*** Opening of Records provided ***
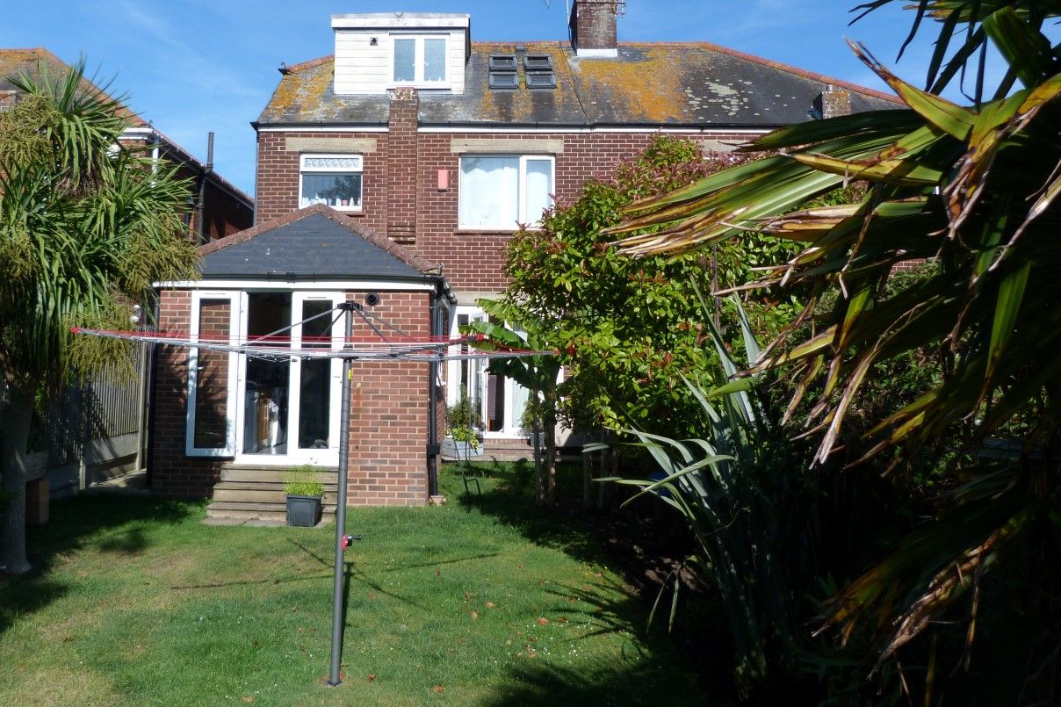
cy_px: 263
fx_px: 913
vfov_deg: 42.0
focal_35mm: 31
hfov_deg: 60.1
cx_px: 473
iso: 80
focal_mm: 4.5
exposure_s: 1/1000
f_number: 2.8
*** Close of Records provided ***
Would you output all of the entries above exactly, keeping the pictures out?

→ **Solved problem**:
cy_px: 263
fx_px: 913
vfov_deg: 42.0
focal_35mm: 31
hfov_deg: 60.1
cx_px: 473
iso: 80
focal_mm: 4.5
exposure_s: 1/1000
f_number: 2.8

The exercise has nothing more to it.